» Information supplied:
━━━━━━

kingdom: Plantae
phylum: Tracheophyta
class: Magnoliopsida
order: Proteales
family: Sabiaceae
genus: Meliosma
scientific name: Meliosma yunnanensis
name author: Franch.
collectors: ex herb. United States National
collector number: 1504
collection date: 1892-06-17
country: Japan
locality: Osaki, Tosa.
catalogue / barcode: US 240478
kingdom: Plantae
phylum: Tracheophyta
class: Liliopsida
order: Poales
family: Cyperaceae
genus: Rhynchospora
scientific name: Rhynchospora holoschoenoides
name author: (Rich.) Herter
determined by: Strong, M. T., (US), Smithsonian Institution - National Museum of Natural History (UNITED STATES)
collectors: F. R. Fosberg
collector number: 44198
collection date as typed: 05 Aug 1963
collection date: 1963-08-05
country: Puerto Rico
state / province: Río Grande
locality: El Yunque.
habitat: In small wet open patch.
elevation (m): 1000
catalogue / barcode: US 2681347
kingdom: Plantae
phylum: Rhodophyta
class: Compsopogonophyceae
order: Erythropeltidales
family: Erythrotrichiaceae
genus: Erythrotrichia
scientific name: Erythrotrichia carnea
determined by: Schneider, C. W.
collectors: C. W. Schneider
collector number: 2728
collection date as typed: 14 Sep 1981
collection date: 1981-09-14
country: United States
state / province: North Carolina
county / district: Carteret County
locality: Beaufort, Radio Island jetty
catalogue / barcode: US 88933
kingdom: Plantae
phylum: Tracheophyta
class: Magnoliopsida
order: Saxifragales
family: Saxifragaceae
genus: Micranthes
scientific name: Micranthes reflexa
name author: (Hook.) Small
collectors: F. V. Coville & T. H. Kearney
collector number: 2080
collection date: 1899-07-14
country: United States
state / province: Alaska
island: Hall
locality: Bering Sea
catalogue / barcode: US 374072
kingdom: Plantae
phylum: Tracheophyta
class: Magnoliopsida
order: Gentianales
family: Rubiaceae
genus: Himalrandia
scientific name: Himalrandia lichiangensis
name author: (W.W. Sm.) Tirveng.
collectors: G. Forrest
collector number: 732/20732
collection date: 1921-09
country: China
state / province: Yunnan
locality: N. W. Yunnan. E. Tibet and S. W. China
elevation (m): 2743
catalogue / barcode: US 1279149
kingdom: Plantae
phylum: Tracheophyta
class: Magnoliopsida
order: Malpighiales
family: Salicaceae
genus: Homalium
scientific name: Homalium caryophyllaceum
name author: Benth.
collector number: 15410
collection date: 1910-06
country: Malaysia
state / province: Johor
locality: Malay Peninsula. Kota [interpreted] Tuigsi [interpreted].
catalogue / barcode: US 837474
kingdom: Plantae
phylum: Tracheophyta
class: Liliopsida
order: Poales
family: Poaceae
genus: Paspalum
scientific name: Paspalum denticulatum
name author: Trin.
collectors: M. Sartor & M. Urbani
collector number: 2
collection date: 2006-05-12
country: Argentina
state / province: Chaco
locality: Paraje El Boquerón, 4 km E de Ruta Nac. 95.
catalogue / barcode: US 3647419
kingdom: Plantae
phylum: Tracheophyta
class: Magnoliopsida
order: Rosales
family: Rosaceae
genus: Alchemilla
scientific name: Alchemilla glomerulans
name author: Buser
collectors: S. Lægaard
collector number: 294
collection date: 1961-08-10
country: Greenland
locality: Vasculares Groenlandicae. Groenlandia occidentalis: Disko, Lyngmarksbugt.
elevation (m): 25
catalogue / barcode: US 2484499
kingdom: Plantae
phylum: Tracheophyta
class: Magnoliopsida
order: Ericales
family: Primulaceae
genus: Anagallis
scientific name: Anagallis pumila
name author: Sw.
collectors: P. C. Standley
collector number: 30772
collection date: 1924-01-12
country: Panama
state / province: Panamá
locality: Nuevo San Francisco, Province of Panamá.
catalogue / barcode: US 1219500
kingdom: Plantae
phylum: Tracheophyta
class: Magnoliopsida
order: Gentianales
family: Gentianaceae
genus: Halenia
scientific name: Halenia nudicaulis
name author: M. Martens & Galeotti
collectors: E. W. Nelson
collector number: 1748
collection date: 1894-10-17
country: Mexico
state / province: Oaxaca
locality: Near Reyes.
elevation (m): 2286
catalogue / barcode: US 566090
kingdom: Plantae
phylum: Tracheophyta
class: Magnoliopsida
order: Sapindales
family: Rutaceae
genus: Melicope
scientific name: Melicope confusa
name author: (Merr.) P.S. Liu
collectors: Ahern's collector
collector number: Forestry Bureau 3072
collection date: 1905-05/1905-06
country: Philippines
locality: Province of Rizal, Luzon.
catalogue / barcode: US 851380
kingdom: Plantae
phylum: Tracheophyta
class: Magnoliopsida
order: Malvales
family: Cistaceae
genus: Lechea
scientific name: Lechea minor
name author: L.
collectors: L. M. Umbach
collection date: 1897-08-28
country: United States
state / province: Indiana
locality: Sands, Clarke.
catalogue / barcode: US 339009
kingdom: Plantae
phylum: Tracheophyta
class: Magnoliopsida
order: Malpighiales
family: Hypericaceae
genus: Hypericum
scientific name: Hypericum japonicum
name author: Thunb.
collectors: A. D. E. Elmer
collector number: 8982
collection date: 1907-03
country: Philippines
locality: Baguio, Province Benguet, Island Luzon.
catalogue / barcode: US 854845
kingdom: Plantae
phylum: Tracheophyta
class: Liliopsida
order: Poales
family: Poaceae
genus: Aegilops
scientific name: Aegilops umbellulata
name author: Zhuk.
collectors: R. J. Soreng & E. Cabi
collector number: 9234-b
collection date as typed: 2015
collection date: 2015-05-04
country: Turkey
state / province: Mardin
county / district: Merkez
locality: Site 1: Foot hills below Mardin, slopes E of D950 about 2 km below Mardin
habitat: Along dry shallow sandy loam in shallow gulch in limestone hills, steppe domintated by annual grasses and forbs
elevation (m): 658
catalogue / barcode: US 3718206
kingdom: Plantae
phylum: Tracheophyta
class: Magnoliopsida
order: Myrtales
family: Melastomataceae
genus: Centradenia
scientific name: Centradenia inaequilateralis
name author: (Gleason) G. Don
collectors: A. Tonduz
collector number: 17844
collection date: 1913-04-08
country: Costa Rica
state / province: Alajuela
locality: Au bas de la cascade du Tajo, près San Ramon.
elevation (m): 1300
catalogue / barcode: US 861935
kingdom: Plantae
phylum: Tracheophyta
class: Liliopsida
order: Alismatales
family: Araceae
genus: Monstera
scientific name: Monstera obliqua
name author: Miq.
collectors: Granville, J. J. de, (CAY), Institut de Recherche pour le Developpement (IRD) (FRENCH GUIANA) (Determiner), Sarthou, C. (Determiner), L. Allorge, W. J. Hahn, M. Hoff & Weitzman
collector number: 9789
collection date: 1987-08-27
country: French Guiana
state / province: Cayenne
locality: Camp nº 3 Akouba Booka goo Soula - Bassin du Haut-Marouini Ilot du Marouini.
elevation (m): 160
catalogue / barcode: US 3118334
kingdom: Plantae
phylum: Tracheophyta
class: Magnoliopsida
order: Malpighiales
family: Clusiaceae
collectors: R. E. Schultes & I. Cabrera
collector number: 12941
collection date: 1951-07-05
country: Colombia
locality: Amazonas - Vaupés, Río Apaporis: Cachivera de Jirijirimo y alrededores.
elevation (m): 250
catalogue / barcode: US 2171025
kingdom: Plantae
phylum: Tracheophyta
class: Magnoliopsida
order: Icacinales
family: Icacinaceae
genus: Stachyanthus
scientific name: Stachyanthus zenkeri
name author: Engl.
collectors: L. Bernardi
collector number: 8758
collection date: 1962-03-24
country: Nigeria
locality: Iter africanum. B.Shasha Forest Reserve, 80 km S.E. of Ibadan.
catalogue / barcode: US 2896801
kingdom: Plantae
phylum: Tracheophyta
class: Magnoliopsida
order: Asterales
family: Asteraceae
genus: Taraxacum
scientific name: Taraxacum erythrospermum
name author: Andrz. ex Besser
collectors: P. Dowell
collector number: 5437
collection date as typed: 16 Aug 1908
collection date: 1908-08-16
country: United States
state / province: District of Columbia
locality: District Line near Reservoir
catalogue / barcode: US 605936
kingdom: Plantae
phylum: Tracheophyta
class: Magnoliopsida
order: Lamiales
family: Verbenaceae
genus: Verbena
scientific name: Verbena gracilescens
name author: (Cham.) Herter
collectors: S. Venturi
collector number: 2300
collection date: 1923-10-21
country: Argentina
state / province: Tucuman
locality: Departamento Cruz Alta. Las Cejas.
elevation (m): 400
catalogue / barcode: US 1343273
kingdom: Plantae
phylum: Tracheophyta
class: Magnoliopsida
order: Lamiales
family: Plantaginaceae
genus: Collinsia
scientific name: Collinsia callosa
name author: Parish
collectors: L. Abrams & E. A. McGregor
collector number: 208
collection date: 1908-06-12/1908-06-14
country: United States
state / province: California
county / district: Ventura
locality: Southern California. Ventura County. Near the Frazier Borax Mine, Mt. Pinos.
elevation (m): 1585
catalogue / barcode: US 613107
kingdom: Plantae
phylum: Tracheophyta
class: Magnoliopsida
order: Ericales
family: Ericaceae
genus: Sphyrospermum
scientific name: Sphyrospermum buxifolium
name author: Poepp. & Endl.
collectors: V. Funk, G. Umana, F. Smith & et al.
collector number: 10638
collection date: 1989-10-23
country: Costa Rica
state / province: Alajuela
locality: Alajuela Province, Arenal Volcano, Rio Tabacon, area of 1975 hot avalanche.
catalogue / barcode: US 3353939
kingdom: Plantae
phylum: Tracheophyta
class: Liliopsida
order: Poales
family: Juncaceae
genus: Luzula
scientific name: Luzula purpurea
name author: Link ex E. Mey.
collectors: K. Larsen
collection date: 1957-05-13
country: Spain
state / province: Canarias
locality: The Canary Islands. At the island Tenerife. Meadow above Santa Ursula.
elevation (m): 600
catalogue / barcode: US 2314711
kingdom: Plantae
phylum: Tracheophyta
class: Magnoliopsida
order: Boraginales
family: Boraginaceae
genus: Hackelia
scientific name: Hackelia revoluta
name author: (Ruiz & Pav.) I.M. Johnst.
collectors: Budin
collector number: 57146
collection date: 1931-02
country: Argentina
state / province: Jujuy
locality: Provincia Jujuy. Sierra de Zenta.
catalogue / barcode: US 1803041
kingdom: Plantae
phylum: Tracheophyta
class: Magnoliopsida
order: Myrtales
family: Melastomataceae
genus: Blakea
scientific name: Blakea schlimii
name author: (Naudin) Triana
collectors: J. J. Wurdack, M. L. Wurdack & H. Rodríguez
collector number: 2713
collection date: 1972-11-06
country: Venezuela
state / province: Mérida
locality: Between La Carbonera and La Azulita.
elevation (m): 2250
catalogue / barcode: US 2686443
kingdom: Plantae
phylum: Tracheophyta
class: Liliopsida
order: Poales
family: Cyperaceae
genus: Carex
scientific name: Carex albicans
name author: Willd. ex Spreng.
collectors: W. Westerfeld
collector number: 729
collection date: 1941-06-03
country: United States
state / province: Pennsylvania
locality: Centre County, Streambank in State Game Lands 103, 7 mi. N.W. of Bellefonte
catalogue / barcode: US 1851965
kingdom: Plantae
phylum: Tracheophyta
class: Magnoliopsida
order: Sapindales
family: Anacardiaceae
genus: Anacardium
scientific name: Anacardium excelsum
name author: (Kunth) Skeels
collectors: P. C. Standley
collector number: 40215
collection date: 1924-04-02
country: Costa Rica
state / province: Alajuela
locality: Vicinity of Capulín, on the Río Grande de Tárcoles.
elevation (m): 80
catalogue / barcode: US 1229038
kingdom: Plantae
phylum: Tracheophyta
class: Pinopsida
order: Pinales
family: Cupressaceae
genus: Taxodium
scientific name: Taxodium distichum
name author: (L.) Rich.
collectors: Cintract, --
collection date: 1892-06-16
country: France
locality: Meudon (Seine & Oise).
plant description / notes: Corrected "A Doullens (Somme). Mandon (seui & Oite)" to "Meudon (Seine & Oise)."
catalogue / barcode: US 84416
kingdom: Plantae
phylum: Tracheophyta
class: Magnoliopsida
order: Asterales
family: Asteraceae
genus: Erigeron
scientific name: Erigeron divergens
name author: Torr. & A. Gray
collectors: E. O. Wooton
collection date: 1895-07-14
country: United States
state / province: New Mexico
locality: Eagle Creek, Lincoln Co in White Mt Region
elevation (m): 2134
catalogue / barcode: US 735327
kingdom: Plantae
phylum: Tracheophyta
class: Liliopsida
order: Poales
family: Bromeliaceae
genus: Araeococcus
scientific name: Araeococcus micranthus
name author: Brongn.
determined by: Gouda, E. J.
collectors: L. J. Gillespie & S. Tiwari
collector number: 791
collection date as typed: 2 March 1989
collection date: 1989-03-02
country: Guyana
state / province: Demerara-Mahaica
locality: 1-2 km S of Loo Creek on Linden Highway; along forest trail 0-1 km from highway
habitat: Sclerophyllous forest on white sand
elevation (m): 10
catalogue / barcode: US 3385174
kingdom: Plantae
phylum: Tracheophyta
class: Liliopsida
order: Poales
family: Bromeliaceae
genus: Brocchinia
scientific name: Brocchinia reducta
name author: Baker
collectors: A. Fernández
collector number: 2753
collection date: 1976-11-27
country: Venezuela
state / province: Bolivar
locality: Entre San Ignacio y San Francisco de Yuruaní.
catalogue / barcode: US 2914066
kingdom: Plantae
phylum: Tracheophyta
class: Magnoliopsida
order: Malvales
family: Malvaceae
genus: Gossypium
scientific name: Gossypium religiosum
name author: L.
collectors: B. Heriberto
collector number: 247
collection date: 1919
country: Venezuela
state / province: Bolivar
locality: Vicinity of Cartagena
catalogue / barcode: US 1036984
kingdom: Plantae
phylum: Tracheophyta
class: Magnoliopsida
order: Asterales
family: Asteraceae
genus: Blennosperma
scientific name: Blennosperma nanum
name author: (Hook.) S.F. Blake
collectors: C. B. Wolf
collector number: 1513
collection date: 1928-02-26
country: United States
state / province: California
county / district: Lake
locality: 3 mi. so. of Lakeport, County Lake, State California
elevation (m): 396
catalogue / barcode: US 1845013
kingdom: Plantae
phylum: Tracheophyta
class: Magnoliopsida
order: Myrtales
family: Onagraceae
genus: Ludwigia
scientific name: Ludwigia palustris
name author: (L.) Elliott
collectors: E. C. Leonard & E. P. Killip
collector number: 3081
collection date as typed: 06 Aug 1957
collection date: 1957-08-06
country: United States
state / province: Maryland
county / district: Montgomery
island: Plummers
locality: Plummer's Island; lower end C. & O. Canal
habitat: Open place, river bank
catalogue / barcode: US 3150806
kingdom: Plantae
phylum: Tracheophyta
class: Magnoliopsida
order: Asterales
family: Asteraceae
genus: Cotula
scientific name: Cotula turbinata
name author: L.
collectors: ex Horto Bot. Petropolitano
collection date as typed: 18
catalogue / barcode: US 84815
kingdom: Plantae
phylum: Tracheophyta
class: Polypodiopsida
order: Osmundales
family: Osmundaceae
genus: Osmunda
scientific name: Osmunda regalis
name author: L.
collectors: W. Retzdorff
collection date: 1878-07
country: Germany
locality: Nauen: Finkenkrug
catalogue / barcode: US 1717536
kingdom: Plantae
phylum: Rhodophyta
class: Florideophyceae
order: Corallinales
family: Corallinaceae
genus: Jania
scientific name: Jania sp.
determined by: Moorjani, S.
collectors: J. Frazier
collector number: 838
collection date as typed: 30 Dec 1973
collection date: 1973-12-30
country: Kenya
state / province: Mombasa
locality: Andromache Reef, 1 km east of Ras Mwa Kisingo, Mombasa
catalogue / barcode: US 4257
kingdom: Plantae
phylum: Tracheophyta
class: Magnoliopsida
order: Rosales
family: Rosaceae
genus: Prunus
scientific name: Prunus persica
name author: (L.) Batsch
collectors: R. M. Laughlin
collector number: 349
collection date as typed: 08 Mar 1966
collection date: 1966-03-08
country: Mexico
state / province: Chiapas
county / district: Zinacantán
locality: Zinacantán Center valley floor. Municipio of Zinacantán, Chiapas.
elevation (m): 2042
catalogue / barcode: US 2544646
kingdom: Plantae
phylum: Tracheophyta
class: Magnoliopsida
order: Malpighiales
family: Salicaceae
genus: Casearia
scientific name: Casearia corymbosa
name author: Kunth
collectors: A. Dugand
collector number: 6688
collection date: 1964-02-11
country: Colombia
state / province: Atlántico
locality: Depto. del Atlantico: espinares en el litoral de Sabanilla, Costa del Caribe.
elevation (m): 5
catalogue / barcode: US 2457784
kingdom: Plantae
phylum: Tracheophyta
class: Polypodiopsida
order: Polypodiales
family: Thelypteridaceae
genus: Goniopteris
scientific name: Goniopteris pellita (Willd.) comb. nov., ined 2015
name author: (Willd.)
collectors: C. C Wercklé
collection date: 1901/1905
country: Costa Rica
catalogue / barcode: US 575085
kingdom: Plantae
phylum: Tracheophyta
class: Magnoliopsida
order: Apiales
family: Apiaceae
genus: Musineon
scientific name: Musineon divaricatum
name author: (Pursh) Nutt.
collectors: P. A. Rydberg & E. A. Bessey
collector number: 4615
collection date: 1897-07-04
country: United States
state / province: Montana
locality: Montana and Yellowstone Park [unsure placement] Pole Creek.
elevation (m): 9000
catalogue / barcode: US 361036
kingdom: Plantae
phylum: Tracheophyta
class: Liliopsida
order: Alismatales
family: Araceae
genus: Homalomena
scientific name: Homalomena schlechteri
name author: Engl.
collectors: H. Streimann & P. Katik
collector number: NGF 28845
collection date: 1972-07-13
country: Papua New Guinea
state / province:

━━━━━━

Write out the lines from the one containing "collectors: W. Retzdorff" through the one containing "collection date as typed: 30 Dec 1973", without changing a character.

» Problem solution:
collectors: W. Retzdorff
collection date: 1878-07
country: Germany
locality: Nauen: Finkenkrug
catalogue / barcode: US 1717536
kingdom: Plantae
phylum: Rhodophyta
class: Florideophyceae
order: Corallinales
family: Corallinaceae
genus: Jania
scientific name: Jania sp.
determined by: Moorjani, S.
collectors: J. Frazier
collector number: 838
collection date as typed: 30 Dec 1973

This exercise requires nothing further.